MEMO is a method allowing a Retention Time (RT) agnostic alignment of metabolomics samples using the fragmentation spectra (MS2) of their constituents. The occurrence of MS2 peaks and neutral losses (to the precursor) in each sample is counted and used to generate an MS2 fingerprint of the sample. These fingerprints can in a second stage be aligned to compare different samples. Once obtained, different filtering (remove peaks/losses from blanks for example) and visualization techniques (MDS/PCoA, TMAP, Heatmap, …) can be used. MEMO suits particularly well to compare chemodiverse samples, i.e. with a poor features overlap, or to compare samples with a strong RT shift, acquired using different LC methods or even different mass spectrometers technology (MaXis Q-ToF vs Q-Exactive).
To install it:
First, make sure to have anaconda installed.

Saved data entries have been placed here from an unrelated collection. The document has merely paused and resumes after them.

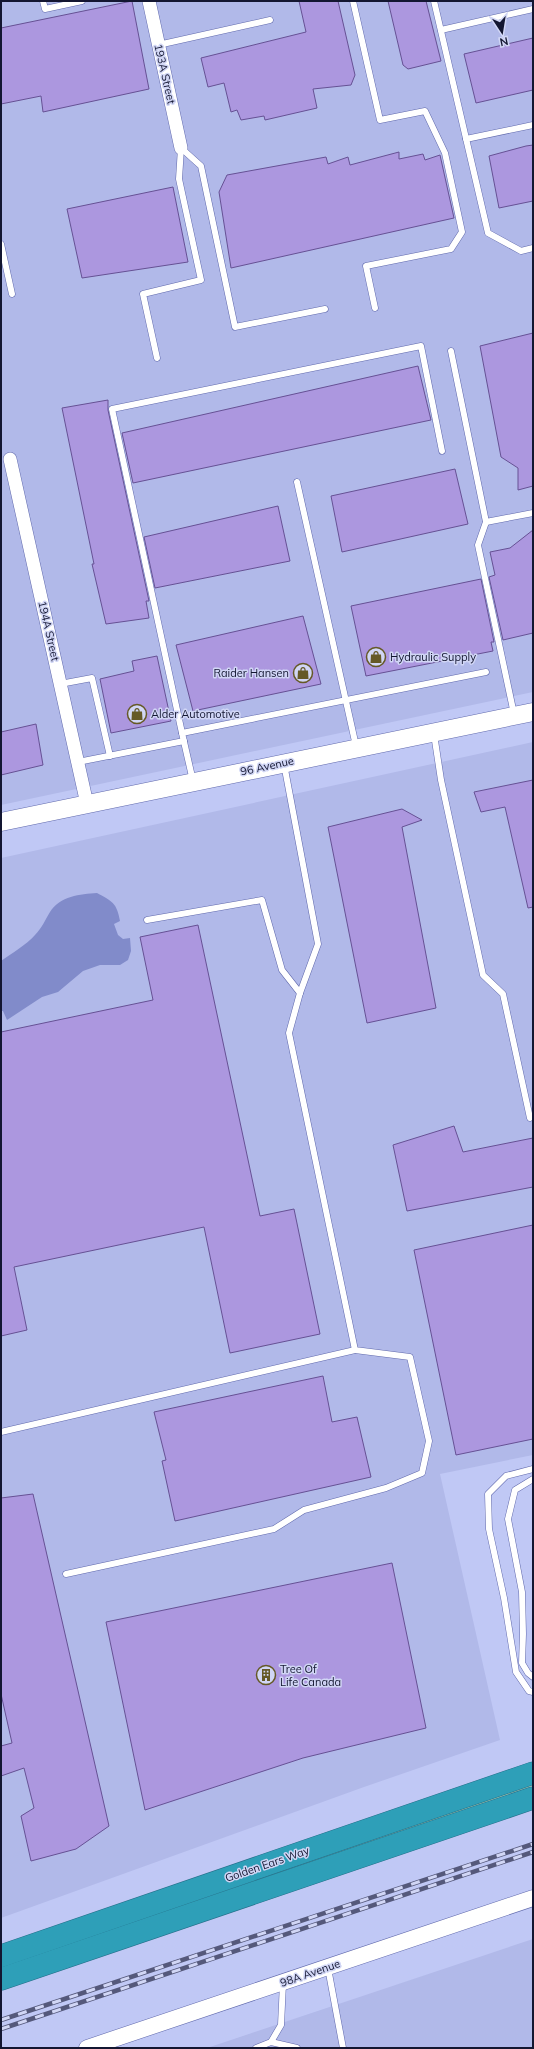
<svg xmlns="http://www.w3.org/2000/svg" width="534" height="2049" viewBox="0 0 534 2049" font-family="Mulish,sans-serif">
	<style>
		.built { fill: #b1b9e9 }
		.green { fill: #9dc8ad }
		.water { fill: #818bca }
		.building { fill: #ac97df; stroke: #665194 }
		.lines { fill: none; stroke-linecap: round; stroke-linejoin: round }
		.service-casing { stroke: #6069ac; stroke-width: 7 }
		.minor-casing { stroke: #6069ac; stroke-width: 14 }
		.tertiary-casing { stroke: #6069ac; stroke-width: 17 }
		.secondary-casing { stroke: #6069ac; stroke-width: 19 }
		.motorway-casing { stroke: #256f89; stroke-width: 23 }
		.service { stroke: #fff; stroke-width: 6 }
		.minor { stroke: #fff; stroke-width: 13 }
		.tertiary { stroke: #fff; stroke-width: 16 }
		.secondary { stroke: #fff; stroke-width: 18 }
		.motorway { stroke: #2e9fb8; stroke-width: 22 }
		.rail-casing { stroke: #55597b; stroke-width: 4.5 }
		.rail { stroke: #d1d6f5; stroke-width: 3; stroke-dasharray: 9; stroke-linecap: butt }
		.labels { text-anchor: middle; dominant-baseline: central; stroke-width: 3; stroke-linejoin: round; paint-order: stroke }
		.street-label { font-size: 11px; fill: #131631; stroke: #d1d6f5 }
		.poi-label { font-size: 11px; fill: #131631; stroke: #d1d6f5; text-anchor: start }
	</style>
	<rect width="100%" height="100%" fill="#c0c8f5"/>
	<g class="built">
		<polygon points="1,1 533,1 533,692 1,805"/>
		<polygon points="533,742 533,1455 440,1474 500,1740 364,1787 1,1918 1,858"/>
		<polygon points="533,1939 533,2048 207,2048"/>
	</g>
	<polygon class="green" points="533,1783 533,1786 1,1969 1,1965"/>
	<path class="water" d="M97,893c15,8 20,10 23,28l-6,3 4,11 5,4 7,-1 1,13 -3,9 -8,5h-20l-17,6 -25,21 -16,5 -35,23 -4,-9h-2v-50c11,-8 25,-16 34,-26 7,-7 10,-15 15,-23 10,-16 30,-18 47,-19z"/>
	<g class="building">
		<polygon points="132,1 149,89 43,112 41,96 1,104 1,28"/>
		<polygon points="299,1 338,1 355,75 351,85 313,89 317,108 265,120 264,116 241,120 237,110 231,112 224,83 208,87 201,58 306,32"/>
		<polygon points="388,1 426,1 441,61 408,69 403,65"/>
		<polygon points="533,38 533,90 476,103 464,54"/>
		<polygon points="533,145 533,201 499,208 489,156 526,146"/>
		<polygon points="399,152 399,159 423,154 425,160 440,155 454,218 231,268 219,192 227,175 326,157 328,164 348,157 350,165"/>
		<polygon points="173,187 188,262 82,278 67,209"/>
		<polygon points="533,333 533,486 518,490 518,468 501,457 480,346"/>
		<polygon points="418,366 431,420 133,483 122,433"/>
		<polygon points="108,400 108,410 149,601 146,601 149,618 106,624 92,564 94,564 62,408"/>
		<polygon points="455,469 468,524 342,552 331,496"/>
		<polygon points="278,506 290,561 155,588 144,537"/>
		<polygon points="533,530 533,633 503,640 489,577 495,575 490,552 510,548"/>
		<polygon points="481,579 494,642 491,642 493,651 366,676 351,606"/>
		<polygon points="303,616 321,684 193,711 176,645"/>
		<polygon points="157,656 171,721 111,733 100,679 134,671 132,661"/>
		<polygon points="36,724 43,765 1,775 1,732"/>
		<polygon points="533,780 533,907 528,908 505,807 481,812 474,792"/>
		<polygon points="402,809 422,820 402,827 436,1008 367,1023 328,827"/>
		<polygon points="198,925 260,1216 294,1209 320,1334 230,1353 204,1227 14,1267 27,1330 1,1336 1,1032 153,1000 140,937"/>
		<polygon points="454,1126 463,1152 533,1138 533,1187 407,1211 393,1145"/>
		<polygon points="533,1225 533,1439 456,1455 414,1250"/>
		<polygon points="323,1376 332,1422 357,1417 371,1477 175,1521 162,1461 166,1460 154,1412"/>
		<polygon points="33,1494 109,1826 76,1849 31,1861 21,1816 34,1808 24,1768 1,1776 1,1746 12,1743 1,1694 1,1498"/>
		<polygon points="392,1563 426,1728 303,1758 145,1810 106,1622"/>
	</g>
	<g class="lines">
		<defs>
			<g id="service">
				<polyline points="43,1 45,9 82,1"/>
				<polyline points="353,1 380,120 425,111 445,153 462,232 451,249 366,266 375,308"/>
				<polyline points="434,1 488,233 521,251 533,248"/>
				<polyline points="441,30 533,9"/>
				<polyline points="158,45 270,20"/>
				<polyline points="466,139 533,125"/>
				<polyline points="181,148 201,166 235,327 325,309"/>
				<polyline points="1,244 12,294"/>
				<polyline points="451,351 486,522 533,513"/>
				<polyline points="157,358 143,294 201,280 179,179 181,148"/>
				<polyline points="297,482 356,746"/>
				<polyline points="486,522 478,545 514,714"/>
				<polyline points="60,684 92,678 110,756"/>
				<polyline points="182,733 112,409 421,346 442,451"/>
				<polyline points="434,734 441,780 483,975 503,994 530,1118"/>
				<polyline points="78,762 184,741"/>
				<polyline points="193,781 182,733 486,672"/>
				<polyline points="147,920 262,900 282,970 300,993"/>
				<polyline points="1,1432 355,1350"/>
				<polyline points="533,1469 506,1476 488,1494 489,1529 504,1598 516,1672 529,1691 533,1692"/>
				<polyline points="533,1479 515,1490 508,1519 522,1592 523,1634 522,1663 528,1673 533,1677"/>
				<polyline points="66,1574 274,1529 304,1510 386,1488 422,1473 429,1441 410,1357 355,1350 289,1033 300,993 318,944 284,764"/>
				<polyline points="328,1968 343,2048"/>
				<polyline points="271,2042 281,2025 283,1983"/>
				<polyline points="256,2048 271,2042 297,2048"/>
			</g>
			<g id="minor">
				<polyline points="149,1 181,148"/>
				<polyline points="10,459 87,804"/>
			</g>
			<polyline id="tertiary" points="87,2048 533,1898"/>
			<polyline id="secondary" points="1,822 533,712"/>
			<g id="motorway">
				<polyline points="1,1956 533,1773"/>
				<polyline points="1,1979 533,1798"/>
			</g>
		</defs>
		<use href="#service" class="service-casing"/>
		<use href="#minor" class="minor-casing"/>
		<use href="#tertiary" class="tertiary-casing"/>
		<use href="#secondary" class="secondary-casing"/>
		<use href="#motorway" class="motorway-casing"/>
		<use href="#service" class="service"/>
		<use href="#minor" class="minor"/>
		<use href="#tertiary" class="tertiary"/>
		<use href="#secondary" class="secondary"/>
		<use href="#motorway" class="motorway"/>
		<defs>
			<g id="rail">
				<polyline points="1,2020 533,1844"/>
				<polyline points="1,2029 533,1852"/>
			</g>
		</defs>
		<use href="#rail" class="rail-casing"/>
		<use href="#rail" class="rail"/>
	</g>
	<defs>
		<symbol id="shop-ring" viewBox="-11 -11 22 22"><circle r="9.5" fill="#d1d6f5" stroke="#655926" stroke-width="1.5"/><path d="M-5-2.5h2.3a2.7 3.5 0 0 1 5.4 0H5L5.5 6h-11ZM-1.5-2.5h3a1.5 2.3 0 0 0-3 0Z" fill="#655926"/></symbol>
		<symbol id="building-ring" viewBox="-11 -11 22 22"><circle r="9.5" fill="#d1d6f5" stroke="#655926" stroke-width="1.5"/><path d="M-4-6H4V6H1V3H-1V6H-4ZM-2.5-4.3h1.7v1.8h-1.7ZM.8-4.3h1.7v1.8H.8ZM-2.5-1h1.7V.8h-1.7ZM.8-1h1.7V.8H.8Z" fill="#655926"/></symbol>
	</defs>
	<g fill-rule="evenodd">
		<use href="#shop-ring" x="365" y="646" width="22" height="22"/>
		<use href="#shop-ring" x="292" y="662" width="22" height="22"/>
		<use href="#shop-ring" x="126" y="703" width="22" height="22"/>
		<use href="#building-ring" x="255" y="1664" width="22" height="22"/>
	</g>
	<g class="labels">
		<g class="street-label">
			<text transform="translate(165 74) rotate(77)">193A Street</text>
			<text transform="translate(49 631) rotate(77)">194A Street</text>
			<text transform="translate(267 766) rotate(-12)">96 Avenue</text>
			<text transform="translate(267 1864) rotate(-19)">Golden Ears Way</text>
			<text transform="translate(310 1973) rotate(-19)">98A Avenue</text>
		</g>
		<g class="poi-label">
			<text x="390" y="657">Hydraulic Supply</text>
			<text x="289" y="673" text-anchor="end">Raider Hansen</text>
			<text x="151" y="714">Alder Automotive</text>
			<text x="280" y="1669">Tree Of<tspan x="280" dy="13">Life Canada</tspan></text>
		</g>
	</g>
	<rect width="534" height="2049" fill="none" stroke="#131631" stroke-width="4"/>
	<g transform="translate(502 32) rotate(168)" stroke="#d1d6f5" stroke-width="3" paint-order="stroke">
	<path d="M0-3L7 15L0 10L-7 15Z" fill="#131631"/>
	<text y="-6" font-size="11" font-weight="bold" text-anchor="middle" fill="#131631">N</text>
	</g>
</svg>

Create a new conda environment to avoid clashes:
conda create --name memo python=3.8 conda activate memo
Install with pip:
pip install numpy pip install memo-ms
If you have an error, try installing scikit-bio from conda-forge before installing the package with pip:
conda install -c conda-forge scikit-bio pip install memo-ms
You can clone the Github package repository to get the demo files and the tutorial!